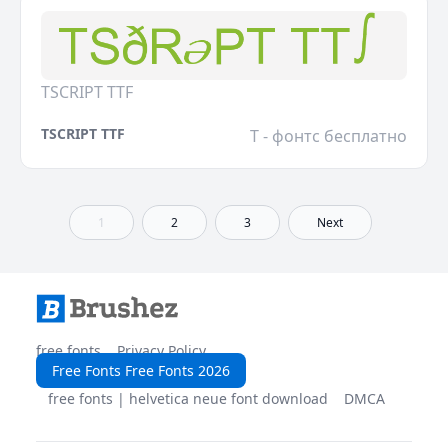
TSCRIPT TTF
TSCRIPT TTF
T - фонтс бесплатно
1
2
3
Next
free fonts
Privacy Policy
Free Fonts Free Fonts 2026
free fonts | helvetica neue font download
DMCA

-------------------------

Problem details. Each line from the one containing "Privacy Policy" down to the last line of the material above is to be transcribed exactly, with nothing else included.

Answer box.
Privacy Policy
Free Fonts Free Fonts 2026
free fonts | helvetica neue font download
DMCA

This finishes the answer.